LIST OF TASKS:
a) In the Subversion email thread, how many of the 600 revisions could not be dumped without running out of RAM?
b) From the Subversion email thread, return the passage between "The second half" and "dumping the repository.", inclusive.
c) Carry the Subversion email thread forward from its last sentence.

EXTRACTED TEXT:

====================

Posted by Marius Gedminas <mg...@b4net.lt>.
The second half of this email contains more interesting information.

On Wed, Nov 02, 2005 at 05:25:10AM -0500, John Szakmeister wrote:
> On Saturday 22 October 2005 08:12, Marius Gedminas wrote:
> > I scp'ed the repository to my laptop, ran svnadmin recover for good
> > measure, and retried svnadmin dump with Subversion 1.2.0.  The same
> > thing happened.  svnadmin eats about 300 megs of RAM in 20 seconds, then
> > I kill it.
> 
> Be careful when doing such things.  BDB is sensitive to platform, OS, and 
> version of the library.  If any of those things changed (and it appears that 
> at least the version of BDB might have changed), then you might have run into 
> a side effect that prevented you from dumping the repository.

I'll keep that in mind.  Versions of libdb4.2 are pretty close
(4.2.52-18 from Debian on the original server; 4.2.52-19ubuntu4 on my
laptop), but have been compiled with different versions of gcc.

(I'll reiterate that svnadmin dump fails on the server in the same way,
so a different libdb4.2 cannot be the only reason).

> > I have tried dumping random revisions with svnadmin dump -r N
> > --incremental, and looking at their size with wc -l.  There are 28
> > revisions out of 600 that I cannot dump without running out of RAM:
> > 6, 7, 17, 25, 32, 39, ..., 229, 276, 458, 595.  The two large commits
> > that I suspected (571 and 597) are not among them.
> >
> > I can access all log messages with svnlook log -r N with no problems.
> 
> That only touches part of the database.  Try 'svn diff -r5:6 url:://to/repo'.  
> That will pull out the entire changeset for that revision.

svn diff -r5:6 fails in the same way (out of memory).

> > What do I do now?
> 
> You have a couple of choices.  If you can tar the repo up someplace, and email 
> me the link, I can take a closer look at the problem.  In the event you can't 
> do that (because of intellectual property concerns), then there is something 
> you can try (and it might be good to do so first).

There are no IP concerns (this repository servers as a backup of my home
directory), but there are some privacy concerns (it contains things like
instant messenging chat logs).  Although I've tried to keep various
passwords and SSH/GPG keys out of it, I'm not entirely sure none have
crept in.

I will think about it.  I would prefer acquiring sufficient knowledge of
subversion internals/bsddb to be able to debug the problem myself,
perhaps with some guidance.  Do you think that is unrealistic?

> Make a copy of the repository, and attempt then a catastrophic recovery: 
> db_recover -c -v -h /path/to/repos/db.  I believe there was one occassion 
> where I saw a similar behavior, and a catastrophic recovery fixed the 
> situation.  To be safe, I'd dump and load the repository if the catastrophic 
> recovery was successful.

Thank you for the suggestion.  Alas, it did not help.

By the way, db4.2_verify reports no errors on any of the database
files.  svnadmin verify runs out of memory.  I will compile subversion
with debug symbols and try to poke around.

====================

INFORMATION SUPPLIED:
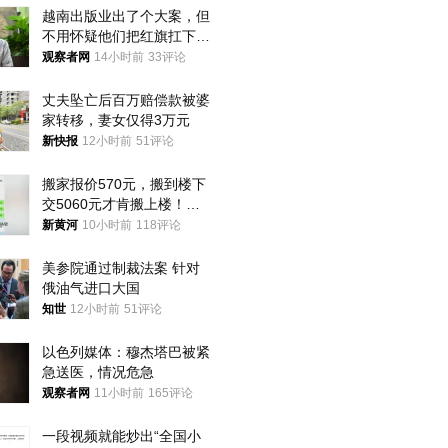
越南出版业出了个大案，但
不用怀疑他们把红旗扛下去
的决心
观察者网
14小时前
33评论
丈夫坠亡后百万赔偿款被婆
家转移，妻女仅得3万元
新快报
12小时前
51评论
搬家报价570元，搬到楼下
交5060元才肯搬上楼！女
子傻眼了……
新黄河
10小时前
118评论
美参院通过制裁法案 针对
俄油气进口大国
知世
12小时前
51评论
以色列媒体：穆杰塔巴被紧
急送医，情况危急
观察者网
11小时前
165评论
一段视频就能炒出“全国小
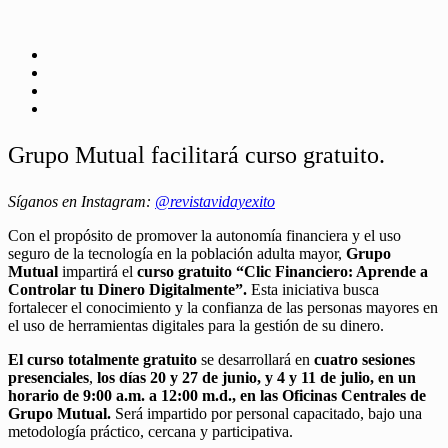
Grupo Mutual facilitará curso gratuito.
Síganos en Instagram:
@revistavidayexito
Con el propósito de promover la autonomía financiera y el uso
seguro de la tecnología en la población adulta mayor,
Grupo
Mutual
impartirá el
curso gratuito “Clic Financiero: Aprende a
Controlar tu Dinero Digitalmente”.
Esta iniciativa busca
fortalecer el conocimiento y la confianza de las personas mayores en
el uso de herramientas digitales para la gestión de su dinero.
El curso totalmente gratuito
se desarrollará en
cuatro sesiones
presenciales
,
los días 20 y 27 de junio, y 4 y 11 de julio, en un
horario de 9:00 a.m. a 12:00 m.d., en las Oficinas Centrales de
Grupo Mutual.
Será impartido por personal capacitado, bajo una
metodología práctico, cercana y participativa.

====================

ANSWERS TO EACH TASK:
a) 28 revisions.

b)
The second half of this email contains more interesting information.

On Wed, Nov 02, 2005 at 05:25:10AM -0500, John Szakmeister wrote:
> On Saturday 22 October 2005 08:12, Marius Gedminas wrote:
> > I scp'ed the repository to my laptop, ran svnadmin recover for good
> > measure, and retried svnadmin dump with Subversion 1.2.0.  The same
> > thing happened.  svnadmin eats about 300 megs of RAM in 20 seconds, then
> > I kill it.
> 
> Be careful when doing such things.  BDB is sensitive to platform, OS, and 
> version of the library.  If any of those things changed (and it appears that 
> at least the version of BDB might have changed), then you might have run into 
> a side effect that prevented you from dumping the repository.

c)
(time passes)

Ok, here's what happens: the do..while loop in rep_read_range never
finishes.  rep_key inside it alternates between "2y1" and "4hq".

The rep with key "4hq" is of rep_kind_delta kind, with txn_id =
0x80a0198 "", and contents.delta contain exactly one chunk {version = 0
'\0', offset = 0, string_key = 0x80a01e0 "87b", size = 1485, rep_key =
0x80a01f0 "2y1"}.

The rep with key "2y1" is of rep_kind_delta kind, with txn_id =
0x80a03b0 "", and contents.delta contain exactly one chunk {version = 0
'\0', offset = 0, string_key = 0x80a03f8 "84w", size = 1384, rep_key =
0x80a0408 "4hq"}.

Looks like a loop in a data structure that should not contain loops.
Fun fun fun.

I added a printf to that loop, and hacked up a second array of rep_keys, with
an inner for loop to look for duplicates (since I'm not familiar with apr's
hash tables).  Here's the chain of looping rep_keys when I run svnadmin 
dump --incremental -r 6 on my repository:

  rep_read_range(rep_key="i")
   `> loading rep "i"
   `> loading rep "1r"
   `> loading rep "7f"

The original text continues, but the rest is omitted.